Court Opinion

ID: 9449347
Source: CourtListenerOpinion
Date Created: 2023-08-04 16:10:08.839993+00
Date Added: 2024-06-11T17:31:48.364656
License: Public Domain

SWYGERT, Circuit Judge
(concurring) .
I concur in the result of the majority opinion on the basis that evidence is entirely lacking that those engaged in the hoisting operation were unaware of the load capacity of the block and hook. In my opinion there was a fatal lack of proof that the riggers did not know the limitations of the block and hook and that they needed a warning. Thus, I think there was no showing that a failure to warn was the proximate cause of the fatal accident.
I do not join in the majority’s views-that a manufacturer may immunize himself from liability by printing a catalog-that may or may not accompany the device into the hands of workmen — inexperienced perhaps — who are unaware of' the device’s inherent limitations, particularly when the normal use to which the device is put may endanger men’s lives-if overloaded.

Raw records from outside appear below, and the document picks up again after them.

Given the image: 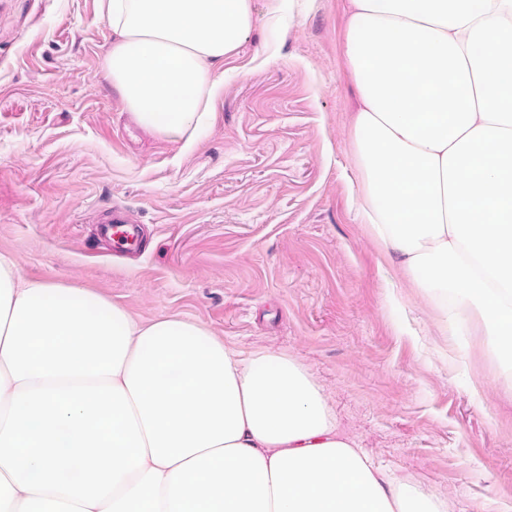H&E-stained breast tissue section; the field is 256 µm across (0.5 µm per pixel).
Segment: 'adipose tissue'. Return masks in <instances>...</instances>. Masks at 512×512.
Wrapping results in <instances>:
<instances>
[{"label": "adipose tissue", "instance_id": "obj_1", "mask_svg": "<svg viewBox=\"0 0 512 512\" xmlns=\"http://www.w3.org/2000/svg\"><path fill=\"white\" fill-rule=\"evenodd\" d=\"M358 210L512 379V0H347ZM107 76L193 140L251 0H109ZM0 512H444L343 435L295 358L135 318L0 255Z\"/></svg>", "mask_w": 512, "mask_h": 512}]
</instances>
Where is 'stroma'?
<instances>
[{"mask_svg": "<svg viewBox=\"0 0 512 512\" xmlns=\"http://www.w3.org/2000/svg\"><path fill=\"white\" fill-rule=\"evenodd\" d=\"M346 0H252L192 145L112 90L105 0H0V255L152 321L296 358L341 431L447 512H512V382L360 221ZM146 229L117 255L97 233ZM480 395H473V388ZM102 224L101 232L116 247L133 250L137 247L140 235V224L132 216L112 218V212Z\"/></svg>", "mask_w": 512, "mask_h": 512, "instance_id": "1", "label": "stroma"}]
</instances>
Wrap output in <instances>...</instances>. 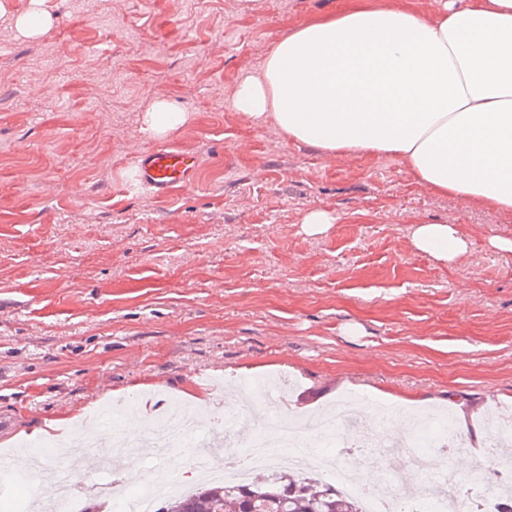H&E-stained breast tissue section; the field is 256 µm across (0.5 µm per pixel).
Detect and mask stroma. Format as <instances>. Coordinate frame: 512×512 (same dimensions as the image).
Returning a JSON list of instances; mask_svg holds the SVG:
<instances>
[{
	"instance_id": "obj_1",
	"label": "stroma",
	"mask_w": 512,
	"mask_h": 512,
	"mask_svg": "<svg viewBox=\"0 0 512 512\" xmlns=\"http://www.w3.org/2000/svg\"><path fill=\"white\" fill-rule=\"evenodd\" d=\"M0 448L81 433L109 448L107 402L135 395L221 410L217 379L288 381V418L355 394L416 434L445 412L475 455L490 413L512 424V218L433 195L391 157H329L238 112L274 42L344 0H45L37 40L0 0ZM189 115L159 141L156 99ZM199 157L188 186L137 188L160 144ZM333 224L310 233L313 210ZM453 220L468 247L436 261L415 223Z\"/></svg>"
}]
</instances>
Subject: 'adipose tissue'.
<instances>
[{
  "mask_svg": "<svg viewBox=\"0 0 512 512\" xmlns=\"http://www.w3.org/2000/svg\"><path fill=\"white\" fill-rule=\"evenodd\" d=\"M239 112L330 156L392 155L428 190L512 217V0H443L430 17L347 0L277 41ZM185 112L158 99L143 130L162 139ZM413 243L448 263L467 249L452 223Z\"/></svg>",
  "mask_w": 512,
  "mask_h": 512,
  "instance_id": "obj_1",
  "label": "adipose tissue"
}]
</instances>
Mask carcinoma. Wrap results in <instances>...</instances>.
I'll use <instances>...</instances> for the list:
<instances>
[{"label":"carcinoma","mask_w":512,"mask_h":512,"mask_svg":"<svg viewBox=\"0 0 512 512\" xmlns=\"http://www.w3.org/2000/svg\"><path fill=\"white\" fill-rule=\"evenodd\" d=\"M156 512H359L357 502L331 487L286 473L241 485L199 488Z\"/></svg>","instance_id":"cac0c4a2"}]
</instances>
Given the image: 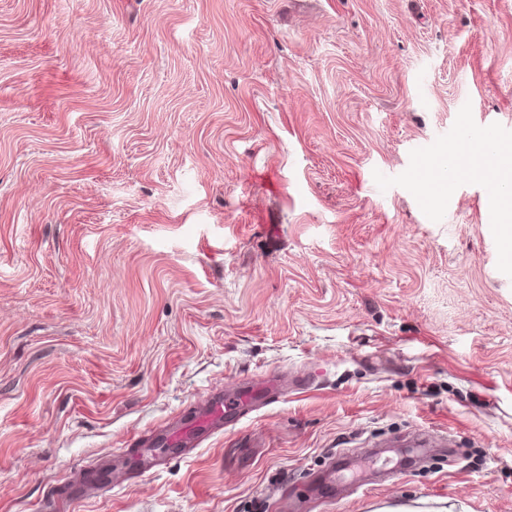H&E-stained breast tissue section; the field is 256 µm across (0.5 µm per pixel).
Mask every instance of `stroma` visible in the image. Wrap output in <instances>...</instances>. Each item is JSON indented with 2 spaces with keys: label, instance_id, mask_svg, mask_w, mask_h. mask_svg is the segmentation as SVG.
Listing matches in <instances>:
<instances>
[{
  "label": "stroma",
  "instance_id": "obj_1",
  "mask_svg": "<svg viewBox=\"0 0 512 512\" xmlns=\"http://www.w3.org/2000/svg\"><path fill=\"white\" fill-rule=\"evenodd\" d=\"M482 124L512 0H0V512H512ZM238 421H240L239 414L232 405L218 399L210 405L200 424L203 428L222 430L224 426Z\"/></svg>",
  "mask_w": 512,
  "mask_h": 512
}]
</instances>
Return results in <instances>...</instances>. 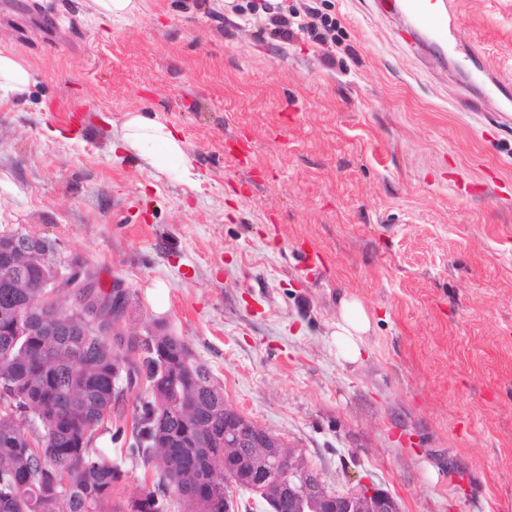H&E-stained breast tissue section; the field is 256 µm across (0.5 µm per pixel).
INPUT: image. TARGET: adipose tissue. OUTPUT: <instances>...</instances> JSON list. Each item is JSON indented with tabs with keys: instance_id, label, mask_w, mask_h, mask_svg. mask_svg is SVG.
I'll return each mask as SVG.
<instances>
[{
	"instance_id": "1",
	"label": "adipose tissue",
	"mask_w": 512,
	"mask_h": 512,
	"mask_svg": "<svg viewBox=\"0 0 512 512\" xmlns=\"http://www.w3.org/2000/svg\"><path fill=\"white\" fill-rule=\"evenodd\" d=\"M114 148L135 155L154 167L176 166L191 174L193 159L186 152L182 138L166 124L134 113L128 116L114 135ZM371 328V319L356 299L343 300L334 336L343 358L353 362L363 354L364 336Z\"/></svg>"
}]
</instances>
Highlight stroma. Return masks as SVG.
<instances>
[{
  "instance_id": "stroma-1",
  "label": "stroma",
  "mask_w": 512,
  "mask_h": 512,
  "mask_svg": "<svg viewBox=\"0 0 512 512\" xmlns=\"http://www.w3.org/2000/svg\"><path fill=\"white\" fill-rule=\"evenodd\" d=\"M277 2L335 17L334 65L231 0L111 21L0 0V49L33 75L0 96V231L120 282L128 340L183 337L329 487L512 512V124L496 92L458 106L482 67L512 79V0H454L456 49L433 66L394 0ZM132 112L182 136L195 177L112 150ZM301 246L320 276H297ZM350 297L372 319L354 363L333 336Z\"/></svg>"
}]
</instances>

Defendant-manufacturer, Upson-Walton, sold the block and hook in question to Brock Tool and Supply Co. which in *829turn apparently sold it to Phillips Getschow Co. While there was evidence that defendant’s customers were supplied with catalogs which listed the working capacity of its products, there was no proof that these catalogs came into the hands of ultimate consumers such as Phillips Getschow or its employee Brown, the rigger who was responsible for lifting the pipe that killed the decedent, McKay.
While there was also proof that capacities of standard hoisting equipment are listed in standard reference books available to the trade, I am not prepared to say that either the catalog or the reference books constituted the adequate warning that may be required of a manufacturer to a user of his product who is ignorant of the limitations of the product and which product may be dangerous if such limitations are exceeded.